A Maison Blanche lorsqu’il s’est agit de mettre en place le tutorat des nouveaux infirmiers, en comité de formation Permanente nous étions d’accord avec la Directrice pour considérer qu’un nombre important d’infirmiers qui avaient quelque chose à transmettre étaient aujourd’hui cadres. Il paraissait donc évident que les cadres seraient sollicités pour être tuteur. Or, le Directeur des Soins, s’appuyant sur la commission des soins a dit que ce ne serait pas possible.
Bien que je ne sois pas parano (c’est ce qu’ils disent tous) serait-ce parce que j’étais le seul cadre à avoir fait connaître son désir de participer au tutorat ?
Raison invoquée : étant donné que le tuteur suit un infirmier d’une autre unité que la sienne, cela pourrait mettre le cadre de cette unité en difficulté si le tuteur est un cadre.
Ce qui pose plusieurs problèmes :
les pratiques dans leur service sont-elles tellement peu éthiques qu’ils auraient quelque chose à cacher ?
sont-ils tellement peu convaincus de la justesse de ces pratiques qu’ils ne sauraient les défendre ?
S’ils considèrent le fait d’être bousculés dans leurs pratiques comme un danger, cela ne révèle-t-il pas le manque de pensée clinique de leur service ?
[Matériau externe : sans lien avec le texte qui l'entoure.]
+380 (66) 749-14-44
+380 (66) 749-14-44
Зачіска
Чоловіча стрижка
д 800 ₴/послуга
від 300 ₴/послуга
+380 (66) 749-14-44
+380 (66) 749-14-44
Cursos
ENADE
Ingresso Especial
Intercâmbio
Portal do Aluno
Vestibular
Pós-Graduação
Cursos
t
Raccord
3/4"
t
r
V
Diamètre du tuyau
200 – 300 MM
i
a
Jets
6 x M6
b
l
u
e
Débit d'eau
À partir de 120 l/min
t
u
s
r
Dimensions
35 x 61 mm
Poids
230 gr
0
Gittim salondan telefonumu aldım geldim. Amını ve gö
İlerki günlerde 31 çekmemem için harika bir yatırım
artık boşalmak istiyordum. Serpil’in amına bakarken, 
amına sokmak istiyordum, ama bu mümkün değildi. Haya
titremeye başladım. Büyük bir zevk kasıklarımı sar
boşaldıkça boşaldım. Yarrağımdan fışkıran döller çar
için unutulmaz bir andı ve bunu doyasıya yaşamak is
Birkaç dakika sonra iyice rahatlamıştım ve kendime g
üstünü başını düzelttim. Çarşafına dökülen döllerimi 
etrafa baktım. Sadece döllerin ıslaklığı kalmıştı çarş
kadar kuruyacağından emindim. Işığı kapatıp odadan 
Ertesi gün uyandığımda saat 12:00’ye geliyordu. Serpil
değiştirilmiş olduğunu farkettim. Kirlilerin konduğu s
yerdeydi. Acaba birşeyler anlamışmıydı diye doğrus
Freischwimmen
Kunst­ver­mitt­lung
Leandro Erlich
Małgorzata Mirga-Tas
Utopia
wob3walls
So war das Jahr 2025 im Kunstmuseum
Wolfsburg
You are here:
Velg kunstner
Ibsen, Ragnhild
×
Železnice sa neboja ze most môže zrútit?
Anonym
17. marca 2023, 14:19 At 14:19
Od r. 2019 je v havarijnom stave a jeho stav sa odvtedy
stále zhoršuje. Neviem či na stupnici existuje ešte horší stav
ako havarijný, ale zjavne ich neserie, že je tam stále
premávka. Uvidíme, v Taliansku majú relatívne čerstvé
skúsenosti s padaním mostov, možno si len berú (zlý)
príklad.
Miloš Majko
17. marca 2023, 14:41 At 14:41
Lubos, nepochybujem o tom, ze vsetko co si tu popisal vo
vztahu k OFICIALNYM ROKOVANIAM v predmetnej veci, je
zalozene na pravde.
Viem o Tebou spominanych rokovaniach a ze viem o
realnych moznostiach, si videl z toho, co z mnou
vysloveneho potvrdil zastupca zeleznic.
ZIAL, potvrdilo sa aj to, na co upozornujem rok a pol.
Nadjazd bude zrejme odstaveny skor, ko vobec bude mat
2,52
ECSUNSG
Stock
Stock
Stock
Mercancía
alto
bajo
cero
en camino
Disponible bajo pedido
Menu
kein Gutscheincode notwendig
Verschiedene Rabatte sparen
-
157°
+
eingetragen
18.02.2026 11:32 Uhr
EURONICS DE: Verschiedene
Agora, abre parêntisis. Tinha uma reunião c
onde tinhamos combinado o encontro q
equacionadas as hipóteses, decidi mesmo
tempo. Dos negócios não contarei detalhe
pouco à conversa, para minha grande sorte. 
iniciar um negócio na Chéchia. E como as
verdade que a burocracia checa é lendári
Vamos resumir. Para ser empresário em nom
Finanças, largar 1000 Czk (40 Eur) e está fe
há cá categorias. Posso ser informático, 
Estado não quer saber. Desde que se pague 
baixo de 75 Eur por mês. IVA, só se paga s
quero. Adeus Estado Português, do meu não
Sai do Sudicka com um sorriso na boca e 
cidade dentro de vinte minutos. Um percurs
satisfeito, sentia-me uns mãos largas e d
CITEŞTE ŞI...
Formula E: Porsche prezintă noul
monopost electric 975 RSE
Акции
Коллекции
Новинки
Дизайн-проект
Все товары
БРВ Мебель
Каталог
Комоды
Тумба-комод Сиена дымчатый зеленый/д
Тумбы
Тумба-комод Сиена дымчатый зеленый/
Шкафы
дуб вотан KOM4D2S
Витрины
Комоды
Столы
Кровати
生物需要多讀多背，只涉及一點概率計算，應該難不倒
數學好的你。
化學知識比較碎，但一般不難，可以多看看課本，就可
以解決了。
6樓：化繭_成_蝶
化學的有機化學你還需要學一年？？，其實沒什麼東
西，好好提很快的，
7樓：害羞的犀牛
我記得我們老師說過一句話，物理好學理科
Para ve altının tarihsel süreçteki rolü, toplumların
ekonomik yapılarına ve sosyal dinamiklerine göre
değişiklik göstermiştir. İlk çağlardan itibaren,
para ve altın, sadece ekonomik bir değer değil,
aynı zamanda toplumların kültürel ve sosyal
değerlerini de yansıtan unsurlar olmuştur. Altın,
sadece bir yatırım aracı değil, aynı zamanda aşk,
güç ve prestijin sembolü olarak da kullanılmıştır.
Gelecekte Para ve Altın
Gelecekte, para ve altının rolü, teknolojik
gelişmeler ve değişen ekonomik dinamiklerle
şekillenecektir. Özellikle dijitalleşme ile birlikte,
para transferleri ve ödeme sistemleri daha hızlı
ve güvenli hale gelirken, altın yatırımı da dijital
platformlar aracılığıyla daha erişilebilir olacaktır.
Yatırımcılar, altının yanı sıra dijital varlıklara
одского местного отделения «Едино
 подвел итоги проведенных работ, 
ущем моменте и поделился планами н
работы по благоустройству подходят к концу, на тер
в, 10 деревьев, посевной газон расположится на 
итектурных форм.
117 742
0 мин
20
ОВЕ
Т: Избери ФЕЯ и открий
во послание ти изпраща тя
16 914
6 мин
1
Pour ma part, je trouverais cela plutôt enrichissant puisque cela m’obligerait avec mon équipe à requestionner nos pratiques !
Ce qui aurait peut-être pour effet d’influer nos pratiques, ou, au contraire, de les conforter en leur donnant encore plus de sens.
Je ne demande pas à ce que tout le monde travaille avec les mêmes références théorico cliniques que moi. Mais au moins que chacun puisse défendre ses références. Et que le cas échéant on puisse les confronter.